Tarefas
1: Liste todas as medidas, contagens e intervalos de tempo que o texto sobre a síndrome da pele tostada expressa com um número definido.
2: Escreva a continuação do texto sobre a síndrome da pele tostada a partir da última frase apresentada.

Texto para leitura
O que começou como uma mancha misteriosa de cerca de 15 centímetros no abdômen acabou levando a pessoa ao hospital duas vezes, para a preocupação de seus pais. Sem uma causa aparente para o problema, o único culpado parecia ser o notebook, que ela apoiava no colo por várias horas ao dia; no entanto, nunca havia sentido desconforto ou ardência que pudessem justificar aquela mancha.
No hospital, também não encontravam uma explicação clara. O que parecia, à primeira vista, ser um hematoma não correspondia a nenhuma lesão interna; assim, quando a pessoa retornou à emergência duas semanas depois e explicou que estudava em casa, os médicos finalmente ligaram os pontos. O diagnóstico era eritema ab igne.
A síndrome da pele tostada
Conhecida como síndrome da pele tostada, essa condição vem sendo documentada há muitos anos. Trata-se de lesões relacionadas à exposição repetida ao calor ou à radiação que, embora abaixo de 45 graus, são suficientes para queimar a pele gradualmente — sem que percebamos e, certamente, sem a dor característica de uma queimadura comum.

Entradas listadas

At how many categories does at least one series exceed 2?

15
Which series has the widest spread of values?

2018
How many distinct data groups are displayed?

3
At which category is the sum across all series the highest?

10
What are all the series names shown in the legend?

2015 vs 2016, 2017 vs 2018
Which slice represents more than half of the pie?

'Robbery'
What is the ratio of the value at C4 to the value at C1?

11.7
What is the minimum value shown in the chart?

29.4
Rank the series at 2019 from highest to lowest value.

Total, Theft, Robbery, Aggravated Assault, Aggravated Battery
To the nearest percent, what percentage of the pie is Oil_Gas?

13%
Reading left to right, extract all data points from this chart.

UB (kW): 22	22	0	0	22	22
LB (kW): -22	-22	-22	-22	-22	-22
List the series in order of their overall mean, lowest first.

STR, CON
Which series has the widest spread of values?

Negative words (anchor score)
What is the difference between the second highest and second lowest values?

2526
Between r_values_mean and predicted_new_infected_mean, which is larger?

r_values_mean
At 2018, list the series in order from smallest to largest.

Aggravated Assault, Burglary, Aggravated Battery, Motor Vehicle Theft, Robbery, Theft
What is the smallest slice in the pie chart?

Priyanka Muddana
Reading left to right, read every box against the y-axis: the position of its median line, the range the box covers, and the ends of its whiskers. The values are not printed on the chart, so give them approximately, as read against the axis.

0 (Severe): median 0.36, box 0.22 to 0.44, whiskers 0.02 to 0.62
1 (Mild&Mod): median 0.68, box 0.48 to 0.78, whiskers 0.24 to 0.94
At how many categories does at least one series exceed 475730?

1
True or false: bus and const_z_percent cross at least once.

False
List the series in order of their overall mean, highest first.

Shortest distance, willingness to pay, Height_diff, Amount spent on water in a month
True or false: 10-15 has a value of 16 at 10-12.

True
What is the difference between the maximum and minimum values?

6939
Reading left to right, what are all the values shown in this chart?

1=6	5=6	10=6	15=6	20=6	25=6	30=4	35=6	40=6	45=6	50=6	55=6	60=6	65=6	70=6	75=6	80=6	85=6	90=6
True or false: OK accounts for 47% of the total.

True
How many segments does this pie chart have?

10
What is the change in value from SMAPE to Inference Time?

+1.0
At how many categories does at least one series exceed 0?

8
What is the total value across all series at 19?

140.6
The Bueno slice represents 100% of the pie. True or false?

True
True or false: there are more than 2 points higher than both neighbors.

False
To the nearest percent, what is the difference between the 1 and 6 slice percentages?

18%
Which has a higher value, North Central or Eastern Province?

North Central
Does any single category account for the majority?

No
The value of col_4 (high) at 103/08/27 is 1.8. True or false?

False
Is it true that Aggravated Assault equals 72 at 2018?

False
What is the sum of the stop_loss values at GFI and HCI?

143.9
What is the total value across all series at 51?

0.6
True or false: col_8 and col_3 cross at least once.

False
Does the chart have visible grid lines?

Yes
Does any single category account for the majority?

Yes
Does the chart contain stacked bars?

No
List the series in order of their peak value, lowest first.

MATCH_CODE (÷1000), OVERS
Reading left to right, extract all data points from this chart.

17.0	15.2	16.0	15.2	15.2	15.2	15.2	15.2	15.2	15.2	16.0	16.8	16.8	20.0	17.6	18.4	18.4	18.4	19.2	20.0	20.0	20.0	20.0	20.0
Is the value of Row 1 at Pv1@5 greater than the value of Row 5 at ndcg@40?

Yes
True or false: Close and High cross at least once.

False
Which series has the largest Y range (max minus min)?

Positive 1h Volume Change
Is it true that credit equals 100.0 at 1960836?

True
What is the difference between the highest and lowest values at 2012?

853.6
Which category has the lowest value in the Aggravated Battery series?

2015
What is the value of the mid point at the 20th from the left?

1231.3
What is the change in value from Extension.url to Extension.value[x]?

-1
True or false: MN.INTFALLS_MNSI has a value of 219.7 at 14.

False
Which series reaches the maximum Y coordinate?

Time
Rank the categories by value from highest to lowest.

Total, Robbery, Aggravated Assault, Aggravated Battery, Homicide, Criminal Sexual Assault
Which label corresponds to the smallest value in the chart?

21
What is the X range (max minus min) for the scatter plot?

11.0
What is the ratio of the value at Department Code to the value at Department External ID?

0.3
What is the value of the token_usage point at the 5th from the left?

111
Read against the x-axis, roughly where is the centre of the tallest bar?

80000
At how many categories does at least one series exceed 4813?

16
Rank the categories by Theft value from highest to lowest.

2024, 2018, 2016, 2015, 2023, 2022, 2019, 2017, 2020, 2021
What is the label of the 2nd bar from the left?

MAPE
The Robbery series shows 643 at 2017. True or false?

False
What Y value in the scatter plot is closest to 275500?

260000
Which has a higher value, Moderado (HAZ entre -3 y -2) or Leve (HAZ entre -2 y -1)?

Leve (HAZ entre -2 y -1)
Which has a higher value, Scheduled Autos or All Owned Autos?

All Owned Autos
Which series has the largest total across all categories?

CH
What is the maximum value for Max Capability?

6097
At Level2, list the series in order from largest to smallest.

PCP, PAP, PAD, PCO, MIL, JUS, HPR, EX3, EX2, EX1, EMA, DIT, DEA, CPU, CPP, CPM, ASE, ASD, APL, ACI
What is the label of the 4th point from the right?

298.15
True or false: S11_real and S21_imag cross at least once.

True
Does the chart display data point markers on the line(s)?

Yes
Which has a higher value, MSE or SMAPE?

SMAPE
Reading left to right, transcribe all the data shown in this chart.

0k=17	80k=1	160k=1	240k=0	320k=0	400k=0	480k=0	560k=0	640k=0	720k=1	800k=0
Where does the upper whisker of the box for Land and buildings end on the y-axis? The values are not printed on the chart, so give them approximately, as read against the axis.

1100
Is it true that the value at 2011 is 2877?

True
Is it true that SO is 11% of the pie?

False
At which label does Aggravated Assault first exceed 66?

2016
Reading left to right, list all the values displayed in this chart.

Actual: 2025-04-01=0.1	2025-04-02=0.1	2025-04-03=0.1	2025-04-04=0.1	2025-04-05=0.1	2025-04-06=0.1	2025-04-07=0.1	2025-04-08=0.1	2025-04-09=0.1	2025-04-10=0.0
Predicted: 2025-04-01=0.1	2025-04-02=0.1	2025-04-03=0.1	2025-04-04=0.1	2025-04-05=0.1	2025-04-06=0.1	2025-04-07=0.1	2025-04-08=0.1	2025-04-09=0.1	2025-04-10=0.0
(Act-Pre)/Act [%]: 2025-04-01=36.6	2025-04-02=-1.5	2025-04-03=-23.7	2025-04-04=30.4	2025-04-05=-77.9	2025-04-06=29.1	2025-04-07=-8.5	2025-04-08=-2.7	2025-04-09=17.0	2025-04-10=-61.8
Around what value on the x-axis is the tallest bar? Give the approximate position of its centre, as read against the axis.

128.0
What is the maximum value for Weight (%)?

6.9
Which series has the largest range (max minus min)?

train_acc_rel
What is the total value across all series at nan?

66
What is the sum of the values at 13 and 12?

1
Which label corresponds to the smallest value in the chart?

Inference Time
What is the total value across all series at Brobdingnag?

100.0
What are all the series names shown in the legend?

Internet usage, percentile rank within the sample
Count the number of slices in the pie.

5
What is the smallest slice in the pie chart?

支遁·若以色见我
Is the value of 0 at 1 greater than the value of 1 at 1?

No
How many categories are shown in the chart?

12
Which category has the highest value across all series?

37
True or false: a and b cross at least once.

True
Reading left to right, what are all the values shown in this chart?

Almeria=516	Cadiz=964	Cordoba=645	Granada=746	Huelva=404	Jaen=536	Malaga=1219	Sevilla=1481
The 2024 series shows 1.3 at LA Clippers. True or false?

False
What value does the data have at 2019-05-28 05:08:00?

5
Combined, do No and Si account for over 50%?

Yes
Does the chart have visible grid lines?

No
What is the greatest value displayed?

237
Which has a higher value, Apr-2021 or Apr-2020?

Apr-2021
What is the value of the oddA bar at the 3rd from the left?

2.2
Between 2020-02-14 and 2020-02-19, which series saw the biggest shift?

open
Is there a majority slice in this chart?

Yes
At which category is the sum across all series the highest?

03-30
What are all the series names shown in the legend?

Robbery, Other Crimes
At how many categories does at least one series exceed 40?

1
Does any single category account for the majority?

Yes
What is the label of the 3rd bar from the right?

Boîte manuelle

Respostas por tarefa
1:
- cerca de 15 centímetros (tamanho da mancha no abdômen)
- duas vezes (idas ao hospital)
- duas semanas (prazo até o retorno à emergência)
- 45 graus (temperatura abaixo da qual o calor ainda queima a pele aos poucos)

2:
Embora os primeiros casos estivessem associados ao uso de lareiras e aquecedores, a partir de 2010 começaram a surgir relatos de pessoas que passavam muito tempo com o notebook no colo.
Agora você já sabe por que todos aqueles cobertores elétricos e assentos com aquecimento trazem a recomendação de não serem usados por mais de determinado tempo: os fabricantes se resguardam porque sabem que tipo de problema esses dispositivos podem causar.
Apesar de o caso ser alarmante, a verdade é que as manchas e a dor costumam desaparecer quando a fonte de calor é removida da rotina diária; por outro lado, há pessoas que ficaram com marcas permanentes devido ao uso contínuo das panturrilhas como suporte para o aparelho.